►
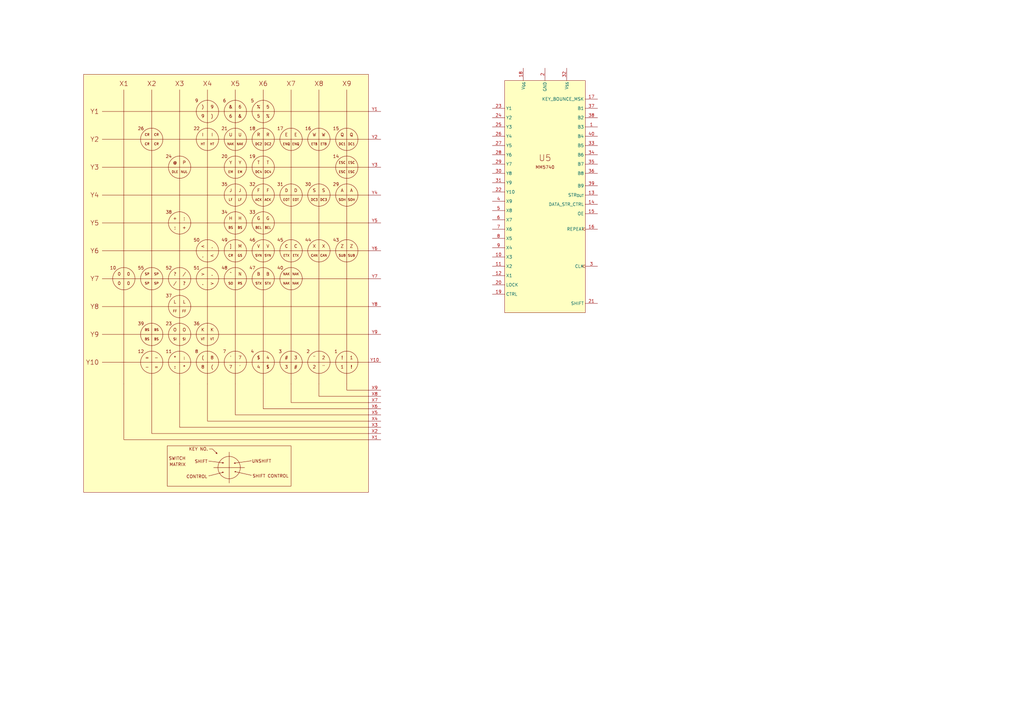
<source format=kicad_sch>
(kicad_sch (version 20211123) (generator eeschema)

  (uuid fbcf3eb8-1daa-469d-815e-e9e42aebe186)

  (paper "A3")

  (title_block
    (title "Apple II - Single Piece Keyboard")
    (date "2022-07-11")
    (rev "SPK")
    (company "Apple Computers, Inc.")
    (comment 1 "Original schematic by Apple Computers")
    (comment 2 "https://github.com/omega9380/Retro-Schematics")
    (comment 3 "Replication by Omega9380 - July 2022")
    (comment 4 "Source: The Apple II Circuit Description by W. Gayler")
  )

  


  (symbol (lib_id "Apple II:SPK_U5_MM5740") (at 207.01 33.02 0) (unit 1)
    (in_bom yes) (on_board yes) (fields_autoplaced)
    (uuid 0369412e-ac0c-4978-9582-a6bbe9b3a7f3)
    (property "Reference" "U?" (id 0) (at 186.69 12.7 0)
      (effects (font (size 1.27 1.27)) hide)
    )
    (property "Value" "SPK_U5_MM5740" (id 1) (at 186.69 15.24 0)
      (effects (font (size 1.27 1.27)) hide)
    )
    (property "Footprint" "" (id 2) (at 186.69 12.7 0)
      (effects (font (size 1.27 1.27)) hide)
    )
    (property "Datasheet" "" (id 3) (at 186.69 12.7 0)
      (effects (font (size 1.27 1.27)) hide)
    )
    (pin "23" (uuid 9e7bcfee-3d0d-44cd-9dcb-03663a6af147))
    (pin "1" (uuid b4461fe6-fde8-47dc-874c-e5cc1389a0ad))
    (pin "10" (uuid fd399385-c44c-41e6-a1a2-5e6b0595cca9))
    (pin "11" (uuid 9b4f926f-e490-40bc-adda-efdb0faa5e80))
    (pin "12" (uuid 80ae2b9e-ad7a-4f10-bf58-30f88b85eb82))
    (pin "13" (uuid b6b571fe-9d74-4c55-a125-ef493e8e8221))
    (pin "14" (uuid 3e8a814d-db60-4b56-b85b-c98363f1b595))
    (pin "15" (uuid 38b5b414-929a-416e-9da7-63da0f97c926))
    (pin "16" (uuid 24545dc3-dafb-468d-b263-594dc853a0ee))
    (pin "17" (uuid 15d17f2b-0ab7-433b-af4c-f49bedd4cbdd))
    (pin "18" (uuid ba656119-3593-4c67-b1d1-5b79b5b672df))
    (pin "19" (uuid 079a356c-21a9-42aa-8c3a-44c6684b47e9))
    (pin "2" (uuid 4284e867-b391-422d-980f-5337bfcc0f55))
    (pin "20" (uuid 911635f0-68d9-4d5e-a91e-b750df1a6316))
    (pin "21" (uuid 9b01cd18-e937-4fd4-a2c5-320b38168018))
    (pin "22" (uuid d6b3bb0e-5757-4039-92ab-aac03dadd85e))
    (pin "24" (uuid 0b9fc235-61b6-407c-862e-467b4d09aeeb))
    (pin "25" (uuid 57e0c51f-1727-44ab-93ab-b2904518bfbf))
    (pin "26" (uuid e76be30c-5ce5-4fdd-9a24-2cafcab069c3))
    (pin "27" (uuid 81c504cb-e69c-4b16-904f-4477856a8134))
    (pin "28" (uuid 29111671-a397-45f6-810e-bb3951a4b600))
    (pin "29" (uuid 5cdb969e-6fd1-46ed-bad3-0ed6927d316d))
    (pin "3" (uuid 71169eb5-d6c8-4b7f-8fc8-ce3647f98612))
    (pin "30" (uuid a4908d11-2809-43fb-9c11-0139941521b7))
    (pin "31" (uuid 2c557fa1-aa4b-44e5-a527-d3013dcca940))
    (pin "32" (uuid 262e403f-0f30-493c-afca-47c58c3c6242))
    (pin "33" (uuid 07230f3a-f852-4dd5-8bbd-df1700f752d3))
    (pin "34" (uuid 27d627b4-2e5c-47bd-b0c5-b19025139986))
    (pin "35" (uuid 63d5e870-7d60-4470-8f56-1a5f5f661cdd))
    (pin "36" (uuid 4dc5fb05-8e93-4ae0-845e-857534655597))
    (pin "37" (uuid aaf92063-408c-42b4-b8c9-6009f9932043))
    (pin "38" (uuid 991c0058-9d08-4737-b562-fd331318cd15))
    (pin "39" (uuid 81f2ea31-17e7-4368-9008-407e8efeb0a8))
    (pin "4" (uuid d2608728-af49-40b4-a9cb-66a31a564683))
    (pin "40" (uuid 3274a747-c49d-44b6-99bc-590c38aeeed7))
    (pin "5" (uuid 4b4672d6-9e69-458b-9e0f-cf23485dbf01))
    (pin "6" (uuid f990bf06-2593-4aa8-88a2-3a4483d55c00))
    (pin "7" (uuid ea8e1a0b-517f-4ba0-bf61-ead6b154c07f))
    (pin "8" (uuid 4acda85a-f53b-4a5f-bf67-24da16a6134b))
    (pin "9" (uuid 640e6562-d3b7-43e1-a1d5-d709a02730c7))
  )

  (symbol (lib_id "Apple II:SPK_SINGLE_PIECE_KEYBOARD") (at 34.29 30.48 0) (unit 1)
    (in_bom yes) (on_board yes) (fields_autoplaced)
    (uuid 697a8d65-1dcd-4193-b695-0b15d840b05f)
    (property "Reference" "KBD?" (id 0) (at -10.16 -5.08 0)
      (effects (font (size 1.27 1.27)) hide)
    )
    (property "Value" "SPK_SINGLE_PIECE_KEYBOARD" (id 1) (at -10.16 -7.62 0)
      (effects (font (size 1.27 1.27)) hide)
    )
    (property "Footprint" "" (id 2) (at -10.16 -7.62 0)
      (effects (font (size 1.27 1.27)) hide)
    )
    (property "Datasheet" "" (id 3) (at -10.16 -7.62 0)
      (effects (font (size 1.27 1.27)) hide)
    )
    (pin "X1" (uuid 1f86f8ee-2639-4403-8cdb-56c9281d1fe7))
    (pin "X2" (uuid da3f8cfc-aba9-4d09-bb54-e928cc94c4b2))
    (pin "X3" (uuid 6c7ca6f8-3105-4de4-afb6-c131f857939e))
    (pin "X4" (uuid d06e85c5-118d-4857-8d27-47647a367819))
    (pin "X5" (uuid 560bc17c-7e12-4142-84ee-456360aac75f))
    (pin "X6" (uuid c17e37d9-13e8-4f61-911e-2a9bdf42ca29))
    (pin "X7" (uuid 30cadbaf-469a-4a06-8c61-9a6286149278))
    (pin "X8" (uuid fb2d70fd-1fcf-4b58-b236-d4dddf8d1ea3))
    (pin "X9" (uuid 4fcad65d-5186-464d-88db-a4f9f51ebce3))
    (pin "Y1" (uuid 1e5ad3f9-99a5-401b-8202-acdf03b2b690))
    (pin "Y10" (uuid 27867cb5-0292-4d20-9eec-6d3ca57c6154))
    (pin "Y2" (uuid 0a4c431d-529f-4ef2-8f2d-276f70e46da5))
    (pin "Y3" (uuid 0d1c2fd3-8d2f-4414-bbee-7c7d7fa7dbb5))
    (pin "Y4" (uuid 76744790-cd7c-44c6-af99-9b7c0daccaec))
    (pin "Y5" (uuid c81e1adb-46f4-4033-902e-e34992b8a8ec))
    (pin "Y6" (uuid 5750fab3-ce40-49b2-a645-e1696cfe1f90))
    (pin "Y7" (uuid 7ddb55a6-a315-41ce-86d4-98f4709ba230))
    (pin "Y8" (uuid 08398995-c1e4-4788-8c23-a00b30fb26ac))
    (pin "Y9" (uuid 716e514c-cbd0-497d-a038-1879d097335a))
  )
)

</source>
◄
## Required work
Among the lines above, find those that contain the word "Apple" and copy them.

## Written answer
    (title "Apple II - Single Piece Keyboard")
    (company "Apple Computers, Inc.")
    (comment 1 "Original schematic by Apple Computers")
    (comment 4 "Source: The Apple II Circuit Description by W. Gayler")
  (symbol (lib_id "Apple II:SPK_U5_MM5740") (at 207.01 33.02 0) (unit 1)
  (symbol (lib_id "Apple II:SPK_SINGLE_PIECE_KEYBOARD") (at 34.29 30.48 0) (unit 1)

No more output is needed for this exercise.